[WHAT YOU NEED TO DO]
Check each line of the material that follows, and copy those holding the string "Storage".

───── MATERIAL SUPPLIED ─────

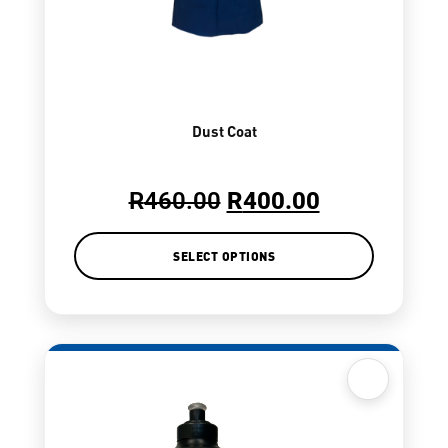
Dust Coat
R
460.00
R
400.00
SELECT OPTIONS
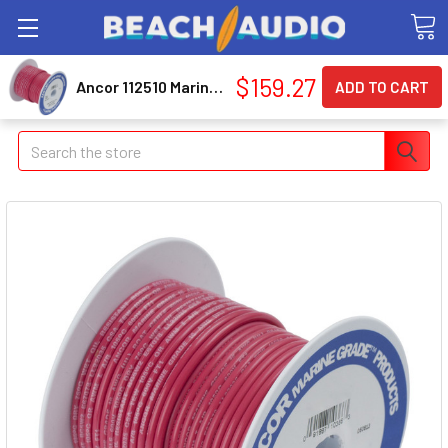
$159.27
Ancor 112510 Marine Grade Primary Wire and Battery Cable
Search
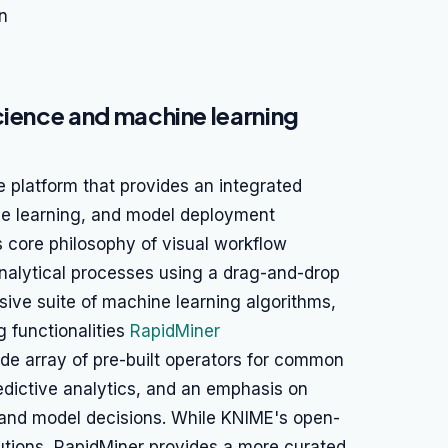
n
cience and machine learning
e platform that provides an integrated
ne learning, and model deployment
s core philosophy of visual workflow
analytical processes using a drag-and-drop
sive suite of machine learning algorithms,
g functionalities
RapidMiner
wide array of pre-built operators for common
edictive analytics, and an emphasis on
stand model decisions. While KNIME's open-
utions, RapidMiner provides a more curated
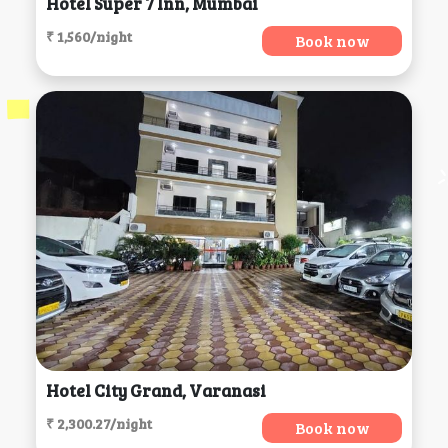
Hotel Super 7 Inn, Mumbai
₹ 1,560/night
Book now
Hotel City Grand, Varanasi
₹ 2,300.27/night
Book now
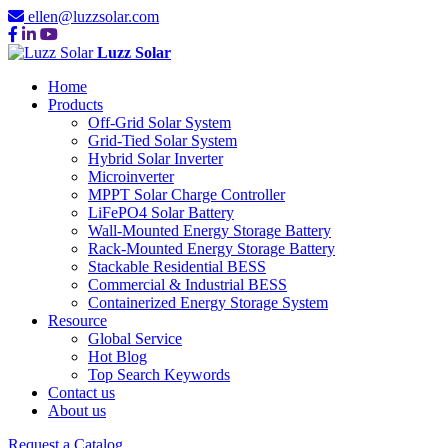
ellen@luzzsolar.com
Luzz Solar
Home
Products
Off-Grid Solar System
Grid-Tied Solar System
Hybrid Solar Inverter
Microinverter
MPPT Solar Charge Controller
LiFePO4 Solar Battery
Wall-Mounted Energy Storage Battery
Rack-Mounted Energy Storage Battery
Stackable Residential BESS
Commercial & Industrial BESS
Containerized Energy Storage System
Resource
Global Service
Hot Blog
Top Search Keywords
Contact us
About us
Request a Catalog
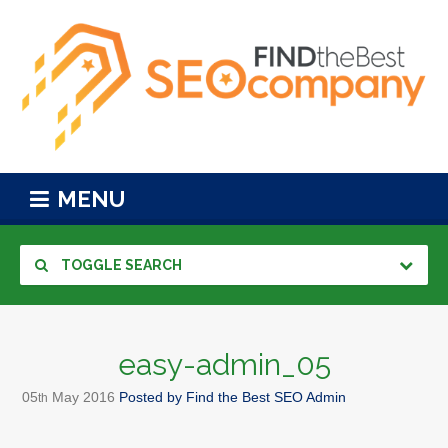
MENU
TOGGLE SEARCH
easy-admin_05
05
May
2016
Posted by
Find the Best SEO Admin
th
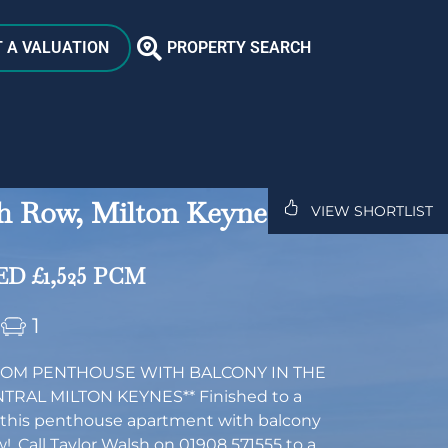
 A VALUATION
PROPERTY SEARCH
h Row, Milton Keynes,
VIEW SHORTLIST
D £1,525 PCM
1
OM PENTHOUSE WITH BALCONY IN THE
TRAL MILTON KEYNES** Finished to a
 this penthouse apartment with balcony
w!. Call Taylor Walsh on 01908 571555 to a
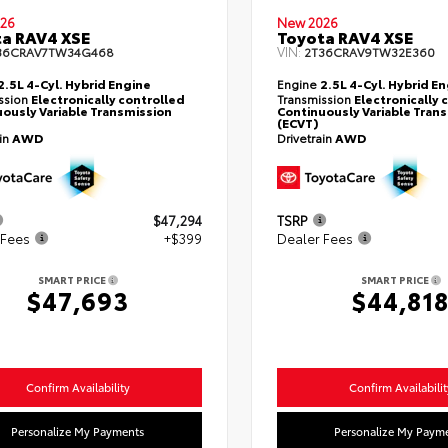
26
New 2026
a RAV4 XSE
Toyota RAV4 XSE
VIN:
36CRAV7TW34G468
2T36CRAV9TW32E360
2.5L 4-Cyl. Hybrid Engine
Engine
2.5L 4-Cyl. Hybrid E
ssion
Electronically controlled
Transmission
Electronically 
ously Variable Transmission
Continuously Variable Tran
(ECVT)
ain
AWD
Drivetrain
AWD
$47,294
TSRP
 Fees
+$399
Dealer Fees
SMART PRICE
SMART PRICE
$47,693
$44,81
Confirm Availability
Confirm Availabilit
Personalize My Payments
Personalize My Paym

─────
───── MATERIAL SUPPLIED ─────

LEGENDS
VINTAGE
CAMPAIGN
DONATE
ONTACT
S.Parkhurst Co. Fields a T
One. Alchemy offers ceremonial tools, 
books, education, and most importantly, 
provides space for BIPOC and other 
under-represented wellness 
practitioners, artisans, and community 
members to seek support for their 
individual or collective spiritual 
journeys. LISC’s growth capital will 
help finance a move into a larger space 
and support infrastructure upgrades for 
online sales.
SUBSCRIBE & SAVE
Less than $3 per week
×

─────

[RESPONSE]
Wall-Mounted Energy Storage Battery
Rack-Mounted Energy Storage Battery
Containerized Energy Storage System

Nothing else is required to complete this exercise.